→ Tugas
[a] Menurut teks tentang sejarah Hamas, siapa yang mendirikan Ikhwanul Muslimin dan pada tahun berapa?
[b] Sunting bagian teks tentang sejarah Hamas dari "Kekalahan Arab dalam" sampai "untuk membebaskan Palestina." dengan mengganti "kampanye" menjadi "gerakan".
[c] Berdasarkan teks tentang sejarah Hamas, mengapa pendudukan Israel di Gaza pada tahun 1967 justru menguntungkan Ikhwanul Muslimin?

→ Cuplikan Dokumen
----
Bismillah...

Hamas


Akar sejarah Hamas dapat dilacak hingga gerakan Ikhwanul Muslimin, yang didirikan pada 1928 oleh seorang guru sekolah di Mesir, Hassan Al-Banna (1906-1949). Popularitas Ikhwanul Muslimin menyebar dengan cepat di Mesir dan tetangganya, Palestina, di mana cabang Ikhwanul Muslimin pertama didirikan setelah Perang Dunia Kedua.

Namun, eksodus warga Palestina 1948-1949, dan selanjutnya administrasi Mesir di Jalur Gaza, mengakibatkan Ikhwanul Muslimin mengalami penurunan. Pada tahun 1954 bentrokan antara Ikhwanul Muslimin melawan orang yang semakin populer di Mesir, Gamal Abdul-Nasser, memuncak hingga gerakan ini dilarang, membuat Ikhwanul Muslimin bergerak di bawah tanah sampai tahun 1967.

Kekalahan Arab dalam perang 1967 melawan Israel mendiskreditkan kampanye nasionalisme Arab milik Nasser dan melemahkan harapan Arab Palestina terhadap kemampuan negara-negara Arab untuk membebaskan Palestina.

Sebagai akibat wajar dari kekalahan Arab terhadap Israel adalah meningkatkan daya tarik revolusi Islam sebagai alternatif yang kredibel bagi kegagalan nasionalisme Arab, dan dengan demikian menciptakan lingkungan yang rentan bagi kebangkitan kembali Ikhwanul Muslimin Palestina. Selain itu, penggantian pemerintahan Mesir di Gaza dengan pendudukan Israel pada tahun 1967 secara ironis bekerja menurut cara Ikhwanul Muslimin, sejak Israel sebagian besar acuh tak acuh terhadap Ikhwanul Muslimin yang dianggapnya sebagai aktivisme religius yang apolitis.
----
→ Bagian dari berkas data
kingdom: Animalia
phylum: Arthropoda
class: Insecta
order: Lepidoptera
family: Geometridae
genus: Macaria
----
→ Jawaban yang Diharapkan
[a] Ikhwanul Muslimin didirikan oleh Hassan Al-Banna, seorang guru sekolah di Mesir, pada tahun 1928.

[b]
Kekalahan Arab dalam perang 1967 melawan Israel mendiskreditkan gerakan nasionalisme Arab milik Nasser dan melemahkan harapan Arab Palestina terhadap kemampuan negara-negara Arab untuk membebaskan Palestina.

[c] Israel sebagian besar acuh tak acuh terhadap Ikhwanul Muslimin. Israel menganggap gerakan itu sebagai aktivisme religius yang apolitis.